▶ _Explorer le document_:
• A. Traduisez en anglais cette phrase de la critique du roman Les Manifestations, plus bas : « Le « bon peuple de gauche », hélas, a changé. »
• B. D'après la critique du roman Les Manifestations, plus bas, comment s'appellent les trois amis du roman ?
• C. Poursuivez la critique du roman Les Manifestations, reproduite plus bas, à partir de sa dernière phrase.

─── Extrait à lire

Les Manifestations Par Nathalie Azoulai (*)

« La politique dans une œuvre littéraire, c’est un coup de pistolet au milieu d’un concert, quelque chose de grossier et auquel pourtant il n’est pas possible de refuser son attention. Nous allons parler de fort vilaines choses ».


Ces propos de Stendhal extraits de La Chartreuse de Parme s’appliquent parfaitement au nouveau roman de Nathalie Azoulai.
Le concert, c’est le doigté superbe d’une écriture fine et sensible pour narrer les aventures d’un trio d’amis, deux filles et un garçon, les trois « T » : Anne Toledano, Virginie Tessier, Emmanuel Teper. Les années d’études ponctuées par des manifestations généreuses pour la défense des plus faibles autour du « peuple de gauche » défilant de la République à la Bastille. Les amours, le sexe, très prégnant dans le récit, la famille, les ruptures et les retrouvailles. Autant d’éléments réunis pour un roman alerte et d’une lecture agréable. Un concert donc, à l’image des « Quatre Saisons » de Vivaldi, qui savent passer des douceurs du printemps aux frimas de l’hiver.
Nathalie Azoulai, en s’en tenant là, aurait pu nous offrir un très beau roman. Son talent, qui mériterait d’être couronné par un prix, est incontestable.
Mais, pour notre édification, elle va bien au-delà. Car comment retenir le flot de rancœurs qui la rongent, au fil des ans, face à la montée, en France, d’un antisémitisme sournois et pernicieux, sous couvert d’antisionisme ? Le « bon peuple de gauche », hélas, a changé. Ariel Sharon est devenu sa tête de Turc et, plus grave, Israël est accusé de tous les maux de la planète, un État dont la disparition devient, à terme, envisageable et souhaitable. Pour la bonne marche de la France et du monde. En témoigne cette boutade de banquet : « Tout ça, c’est à cause d’Israël, dommage qu’ils n’aient pas pris un scud, ça les aurait calmés ».

──────
─── Extraits de données

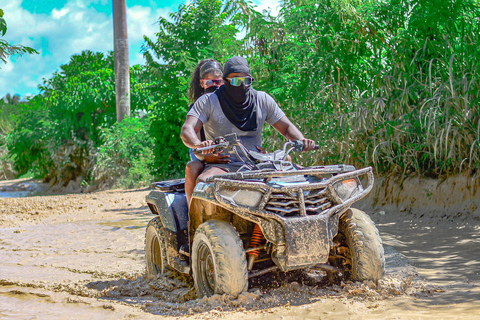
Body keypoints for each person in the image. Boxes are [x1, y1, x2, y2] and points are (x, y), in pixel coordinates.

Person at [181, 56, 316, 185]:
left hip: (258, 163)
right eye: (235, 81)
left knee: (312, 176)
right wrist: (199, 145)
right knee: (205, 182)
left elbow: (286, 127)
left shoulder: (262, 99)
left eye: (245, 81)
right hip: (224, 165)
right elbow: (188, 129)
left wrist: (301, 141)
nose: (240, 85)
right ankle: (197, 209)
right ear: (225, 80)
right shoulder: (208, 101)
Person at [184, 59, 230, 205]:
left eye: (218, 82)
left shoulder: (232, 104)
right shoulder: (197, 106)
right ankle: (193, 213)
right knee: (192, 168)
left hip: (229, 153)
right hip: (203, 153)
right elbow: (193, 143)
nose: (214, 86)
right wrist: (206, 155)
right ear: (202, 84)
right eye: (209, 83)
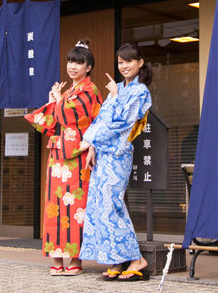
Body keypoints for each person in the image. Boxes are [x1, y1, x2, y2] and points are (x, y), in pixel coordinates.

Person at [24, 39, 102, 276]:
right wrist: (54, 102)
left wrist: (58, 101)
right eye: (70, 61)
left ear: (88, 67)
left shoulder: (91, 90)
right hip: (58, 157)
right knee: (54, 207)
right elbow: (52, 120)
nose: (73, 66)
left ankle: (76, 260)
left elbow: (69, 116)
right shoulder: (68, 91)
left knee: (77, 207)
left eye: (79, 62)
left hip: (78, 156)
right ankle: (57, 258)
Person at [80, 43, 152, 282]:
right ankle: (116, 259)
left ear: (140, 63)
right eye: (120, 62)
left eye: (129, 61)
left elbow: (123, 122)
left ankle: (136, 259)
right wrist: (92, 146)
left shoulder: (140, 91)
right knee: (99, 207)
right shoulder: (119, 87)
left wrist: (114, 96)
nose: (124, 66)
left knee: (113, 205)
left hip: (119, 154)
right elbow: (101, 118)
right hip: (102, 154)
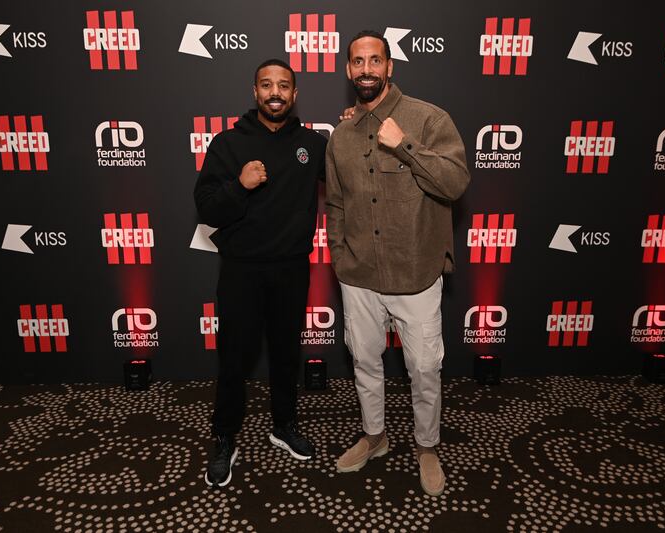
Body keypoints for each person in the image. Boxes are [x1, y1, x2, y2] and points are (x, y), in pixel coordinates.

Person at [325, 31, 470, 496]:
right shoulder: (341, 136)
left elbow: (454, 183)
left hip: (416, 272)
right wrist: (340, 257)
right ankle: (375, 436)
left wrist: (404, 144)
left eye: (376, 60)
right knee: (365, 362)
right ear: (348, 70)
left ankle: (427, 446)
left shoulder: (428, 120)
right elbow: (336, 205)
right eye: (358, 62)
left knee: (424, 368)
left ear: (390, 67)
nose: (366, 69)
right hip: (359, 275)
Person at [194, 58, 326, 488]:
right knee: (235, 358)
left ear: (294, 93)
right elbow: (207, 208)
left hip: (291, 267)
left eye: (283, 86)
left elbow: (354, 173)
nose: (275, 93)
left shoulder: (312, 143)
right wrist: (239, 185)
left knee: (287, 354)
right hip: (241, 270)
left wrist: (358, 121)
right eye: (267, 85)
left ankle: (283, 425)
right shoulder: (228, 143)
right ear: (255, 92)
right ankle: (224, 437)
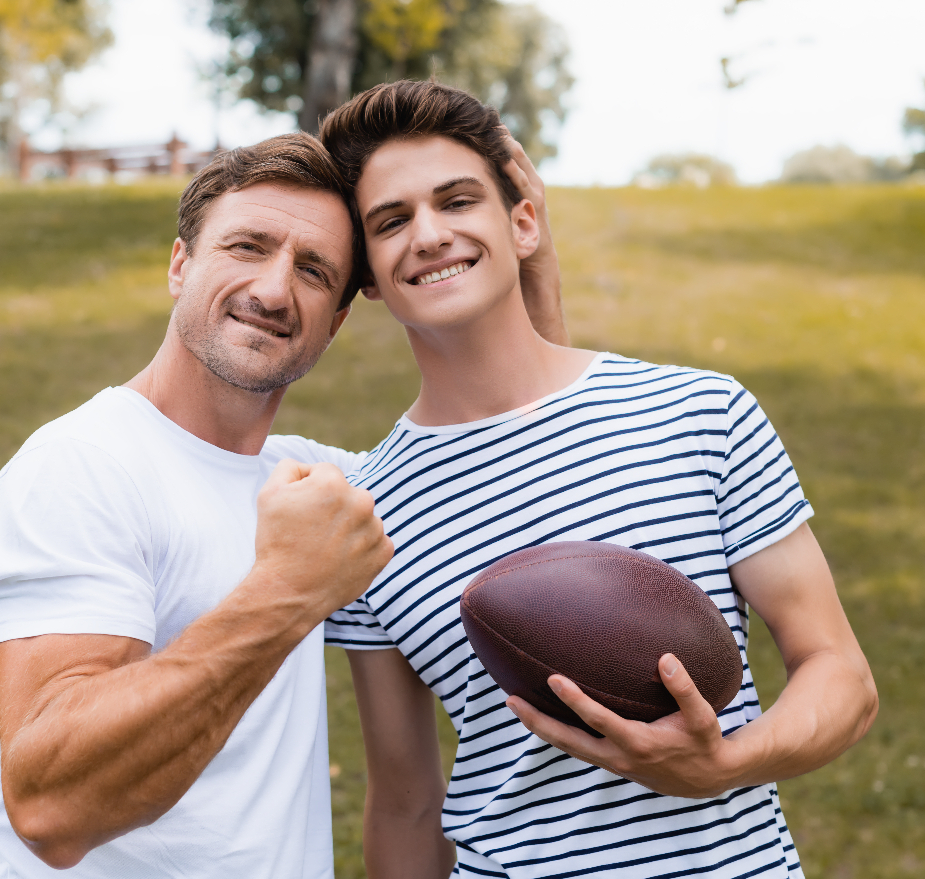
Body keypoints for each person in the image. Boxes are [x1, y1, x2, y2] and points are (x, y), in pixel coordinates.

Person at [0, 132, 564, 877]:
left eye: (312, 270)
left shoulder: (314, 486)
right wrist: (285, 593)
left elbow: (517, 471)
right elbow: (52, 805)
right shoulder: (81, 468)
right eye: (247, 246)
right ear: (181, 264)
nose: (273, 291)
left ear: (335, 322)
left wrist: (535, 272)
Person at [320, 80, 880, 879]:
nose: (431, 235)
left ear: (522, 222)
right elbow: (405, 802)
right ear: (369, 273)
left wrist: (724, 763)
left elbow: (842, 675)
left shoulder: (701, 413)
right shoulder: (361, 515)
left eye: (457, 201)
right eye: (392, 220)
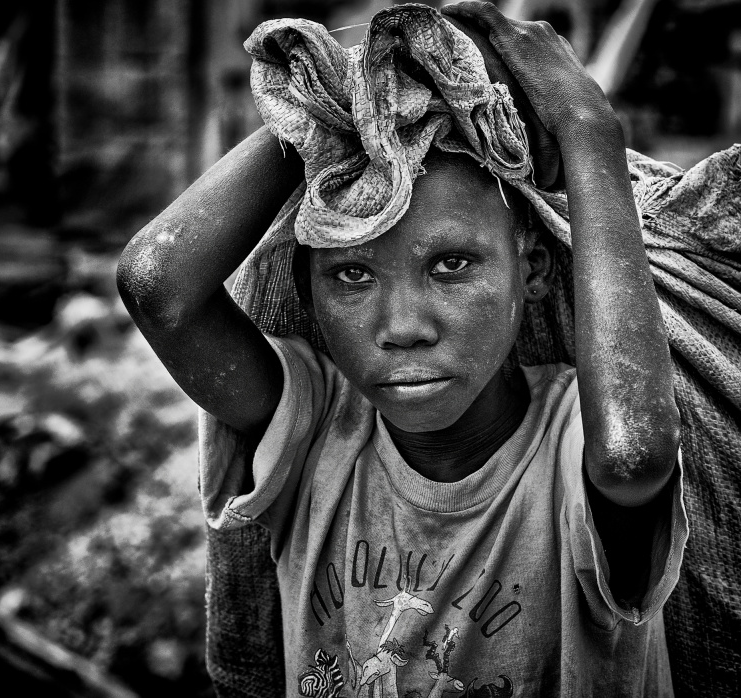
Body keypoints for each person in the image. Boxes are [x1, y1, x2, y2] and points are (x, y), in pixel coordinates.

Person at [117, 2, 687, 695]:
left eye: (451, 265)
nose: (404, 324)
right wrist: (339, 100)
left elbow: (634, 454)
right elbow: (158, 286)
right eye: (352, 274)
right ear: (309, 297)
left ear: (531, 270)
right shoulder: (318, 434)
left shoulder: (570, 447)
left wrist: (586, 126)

──────

▶ _Liste des réponses_:
• A. The "good people of the left," alas, have changed.

• B. Anne Toledano, Virginie Tessier et Emmanuel Teper.

• C.
Issue de la riche bourgeoisie juive, Anne aura tout tenté pour se fondre dans la masse : un époux catholique, un enfant, Tom Marchelier, élevé en dehors de la religion, une attention soutenue aux problèmes du tiers-monde. Rien n’y fait. Le palestinisme ambiant devient obsessionnel. « Ils disent Tsahal comme on murmure le nom d’un monstre…Tsahal a tué, Tsahal a bombardé, Tsahal a détruit, Tsahal, Tsahal ». Pour elle, c’est désormais la haine. « Cette haine massive, en bloc, c’est le pendant terrible de mon sionisme massif, en bloc, où la raison n’entre plus depuis longtemps ».
Le coup de pistolet au milieu du concert, c’est l’analyse lucide d’un monde devenu fou, où Drumont et Maurras sont portés aux nues par Omar El Sayed, un étudiant arabe, thuriféraire de l’extrême droite, où les Israéliens sont traités de nazis et où les Français semblent avoir fait un choix : « Plutôt les Arabes que les Juifs » car « un jour ils vont aussi nous prendre nos enfants, après les petits Palestiniens ce sera le tour des nôtres de se vider de leur sang pour qu’ils s’abreuvent et décuplent leurs forces ».
Oui, il fallait parler de ces « fort vilaines choses ». Nathalie Azoulai le fait avec brio. Il faut lire impérativement Les Manifestations.